Schisgall's affection toward his subjects is apparent both in the film and in conversation. Their trust in him is also evident on-screen. But when he panegyrizes, as he does at length, about the social and political significance of swinging, it's easy to get the impression that (ideologically at least) Schisgall has gone native.

"My patriotic impulses towards a better union, towards more liberty and freedom and better forms of political and social organization are aroused when I'm at a swing party," he says. His playful word choice is duly noted. But whether Schisgall (a self-described "card-carrying Democrat" whose idea of a perfect sexual experience is "a Sunday afternoon with the woman I love") truly sees his subjects as "frontiersmen, rebels and revolutionaries carrying out their revolution along conservative principles," the film doesn't exactly come across as an endorsement.

"Those conservative principles can take you to things that are very radical and avant-garde," he says. But of course, "One can make a revolution that ends in banality."

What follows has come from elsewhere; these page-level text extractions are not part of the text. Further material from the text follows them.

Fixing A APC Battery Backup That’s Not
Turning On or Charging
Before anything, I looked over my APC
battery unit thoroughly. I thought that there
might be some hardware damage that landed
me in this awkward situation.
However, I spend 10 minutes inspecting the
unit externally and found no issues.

And it's precisely the banality of the American way of life -- and not the sexual seditiousness of individual characters -- that "The Lifestyle" most effectively criticizes. Though we are treated to fleeting visions of what at first appear to be tableaux vivants by Heironymus Bosch with casting by Botero and sound effects by the Spice Channel ("I didn't want to make a film that turned people on," says Schisgall, and he has splendidly succeeded), the film consists mostly of warm, friendly interviews, scenes of domestic catatonia and trite suburban landscapes (glinting car dealerships, rippling flags, planned communities on planned hills) of an almost ethereal, vaporous emptiness.